"When novelists become Cubists": the prose ideograms of Guy Davenport - Critical Essay

Style, Spring, 2002 by Andre Furlani

Guy Davenport's narratives are hybrids of fiction, documentary, poem, and illustration, A disciple of Ezra Pound, he adapts to the short story the ideogrammatic method of The Cantos, where a grammar of images, emblems, and symbols replaces that of logical sequence. This grammar allows for the grafting of particulars into a congeries of implied relation without subordination. In contrast to postmodernists, Davenport does not omit causal connection and linear narrative continuity for the sake of an aleatory play of signification but in order to intimate by combinational logic kinships and correspondences among eras, ideas and forces. His collages (he calls them "assemblages of fact and necessary fiction") are arbitrary without being gratuitous, play proceeding in them under the auspices of emancipatory containment. These features of Davenport's experimentation are revealed in three exemplary texts. Although rich meditations on squandered or misdirected cultural possibility, each is encomiastic and prospective r ather than elegiac and nostalgic. Davenport summons and rechannels dormant energies released by his archival subjects--the Vorticist art of Henri Gaudier-Brzeska, the discovery of the Aurignacian cave paintings at Lascaux, and the utopian project of Charles Fourier.

Assemblage

For Guy Davenport "every force evolves a form." It is typical of him, who makes this epigram the title both of an essay and of a book, to find a contemporary avant-garde formula not in, say, Shklovsky, Marinetti, or Rimbaud but in the founder of the Shakers, Mother Ann Lee. He scarcely trusts an idea that is not on closer inspection an old one. For Davenport it is always later the same day. He shares with the modernists a disposition towards syncretic structures. A Lascaux aurochs and a Picasso bull share their pigment; a Pre-Socratic fragment and a Wittgenstein Zettel share their ink.

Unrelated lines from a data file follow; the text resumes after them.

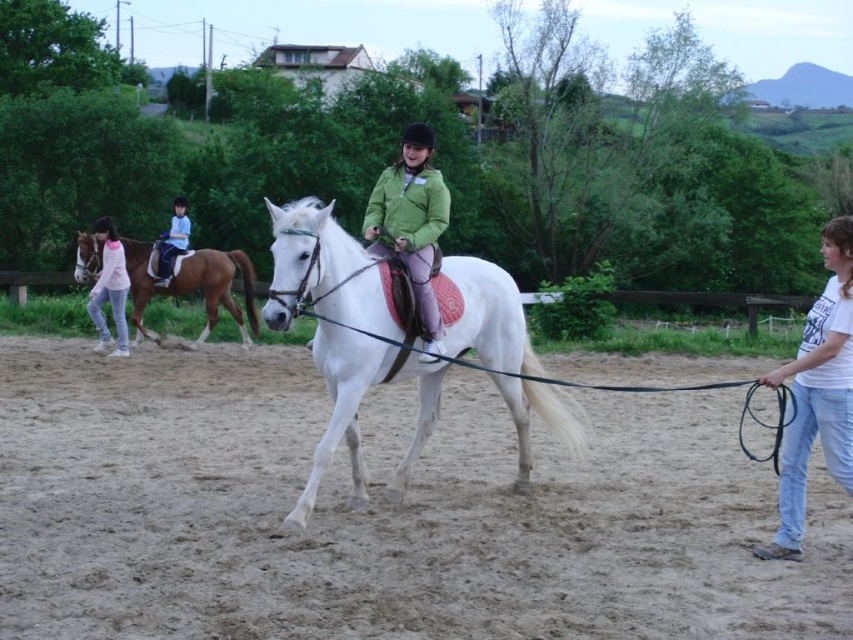
Question: Can you confirm if sandy dirt field at center is positioned to the left of white glossy horse at center?

Choices:
 (A) yes
 (B) no

Answer: (B)

Question: Which object is the closest to the white glossy horse at center?

Choices:
 (A) sandy dirt field at center
 (B) green matte jacket at center
 (C) white cotton shirt at right
 (D) brown glossy horse at left

Answer: (B)

Question: Which object is closer to the camera taking this photo?

Choices:
 (A) brown glossy horse at left
 (B) white cotton shirt at right
 (C) white glossy horse at center
 (D) light blue denim pants at left

Answer: (B)

Question: Which point is farther to the camera?

Choices:
 (A) (416, 186)
 (B) (433, 586)
 (C) (122, 320)

Answer: (C)

Question: Is sandy dirt field at center behind white glossy horse at center?

Choices:
 (A) yes
 (B) no

Answer: (B)

Question: Does white glossy horse at center appear over brown glossy horse at left?

Choices:
 (A) no
 (B) yes

Answer: (A)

"A work of art," Davenport claims in the forward to Every Force Evolves a Form, "is a form that articulates forces, making them intelligible" (xi). Seeking out forms that might faithfully correspond to the range of forces inhering in his literary subjects, he follows his modernist precursors in assuming that a new subject entails the renegotiation of formal convention. As a consequence, his is one of the most eclectic and innovative bodies of fiction in contemporary American literature. Indeed, he has renegotiated the conventions distinguishing prose from verse. During a period when the first person present retrospective narrative has nearly monopolized American short fiction, he has almost entirely eschewed the subgenre, except to adapt it. (Thus the youths who narrate "The River" and "O Gadjo Niglo" omit all punctuation except the period and the question mark.) He prefers to draw on much more heterogeneous stylistic instigations, such as surrealism, hexameter mime, formalism, dramatic monologue, classical e clogue, collage, Roman cento, Japanese renka, postcard, imaginary dialogue, Hellenistic philosophical sketch, and journal.

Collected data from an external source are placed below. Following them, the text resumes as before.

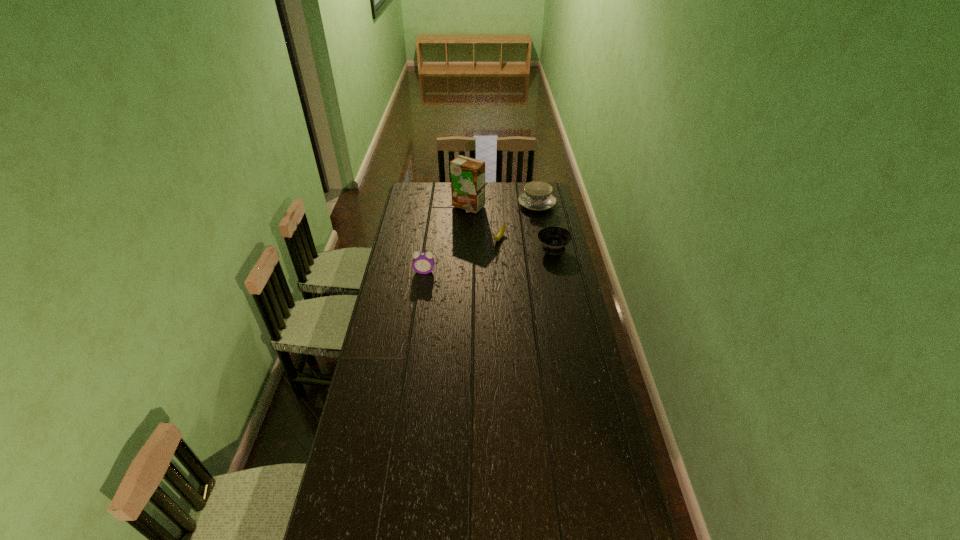
Where is `free space on the desktop that is between the leftmost object and the bowl and is positioned with the handle on the side of the chinaware`? The width and height of the screenshot is (960, 540). free space on the desktop that is between the leftmost object and the bowl and is positioned with the handle on the side of the chinaware is located at coordinates (477, 262).

You are a GUI agent. You are given a task and a screenshot of the screen. Output one action in this format:
    pyautogui.click(x=<x>, y=<y>)
    Task: Click on the free space on the desktop that is between the leftmost object and the bowl and is positioned on the straw side of the tallest object
    This screenshot has width=960, height=540.
    Given the screenshot: What is the action you would take?
    pyautogui.click(x=486, y=260)

Where is `free space on the desktop that is between the leftmost object and the bowl and is positioned at the stem of the banana`? free space on the desktop that is between the leftmost object and the bowl and is positioned at the stem of the banana is located at coordinates (484, 261).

In Davenport, collage structures predominate. Encouraged by William Carlos Williams's maverick defiance of the proprieties separating verse from prose, he has treated the story in a kindred way. In narratives inspired as much by modernist painting and poetry as by fiction, he juxtaposes a variety of discontinuous and discrete writings and images. Laurence Zachar argues that Davenport's writing is situated "aux frontieres intergeneriques" where manifold modes are brought into concord: "L'etonnant chez Davenport est la facon don't ce materiau qui parait l'incarnation meme du chaos--hermetique, enigmatique, obscur, avec son tropplein de references--se revele en fait etre construit, ordonne, structure. Plus l'on s'y plonge, et plus l'on distingue de cohesion dans le texte" 'What astonishes in Davenport is the way in which material that seems the very incarnation of chaos--hermetic, enigmatic, obscure, with its proliferation of allusions--in fact reveals itself to be constructed, organized, structured. The more on e immerses oneself in them the more one discerns the texts' cohesion, (62).

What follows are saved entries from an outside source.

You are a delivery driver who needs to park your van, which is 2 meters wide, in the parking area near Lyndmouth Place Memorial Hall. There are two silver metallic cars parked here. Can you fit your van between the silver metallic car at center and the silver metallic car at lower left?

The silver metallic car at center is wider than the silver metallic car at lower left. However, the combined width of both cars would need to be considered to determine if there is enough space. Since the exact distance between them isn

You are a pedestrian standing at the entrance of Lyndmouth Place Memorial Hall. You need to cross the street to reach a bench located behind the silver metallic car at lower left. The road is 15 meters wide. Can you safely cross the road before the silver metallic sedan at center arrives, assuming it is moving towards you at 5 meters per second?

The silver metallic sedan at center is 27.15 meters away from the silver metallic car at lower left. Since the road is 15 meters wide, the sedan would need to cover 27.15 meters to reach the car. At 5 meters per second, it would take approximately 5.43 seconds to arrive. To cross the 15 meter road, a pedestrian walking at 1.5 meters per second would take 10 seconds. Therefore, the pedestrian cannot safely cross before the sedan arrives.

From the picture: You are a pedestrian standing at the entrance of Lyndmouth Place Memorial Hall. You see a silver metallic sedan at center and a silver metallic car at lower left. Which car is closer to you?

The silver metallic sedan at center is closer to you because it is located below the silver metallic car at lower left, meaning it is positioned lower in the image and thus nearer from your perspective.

Davenport also works along the intergeneric border between text and graphic, for he illustrates many of his texts. (1) "The prime use of words is for imagery: my writing is drawing," he states in an interview (Hoeppfner 123). Visual imagery is not subordinated to writing in Davenport, who draws on the assemblage practice of superimposing image and writing. "I trust the image; my business is to get it onto the page," he writes in the essay "Ernst Machs Max Ernst." "A page, which I think of as a picture, is essentially a texture of images. [...]The text of a story is therefore a continuous graph, kin to the imagist poem, to a collage (Ernst, Willi Baumeister, El Lissitzky), a page of Pound, a Brakhage film" (Geography 374-75).

At the University of Kentucky (where he taught for most of his academic career), Davenport once offered a course with the Olsonian title "The Poem as a Field of Force." The force remains for him immanent in matter rather than transcendent in spirit. Particularity rather than abstraction discovers the orders of the real. The materiality of the work of art and its constructed nature are consequently emphasized by his use of an ideogrammatic method that allows for the grafting of particulars into a congeries of implied relations without subordination. For him writing can enter into an isomorphic relationship with nature and a cosmos which is itself conceived of as a harmonization of independent forces.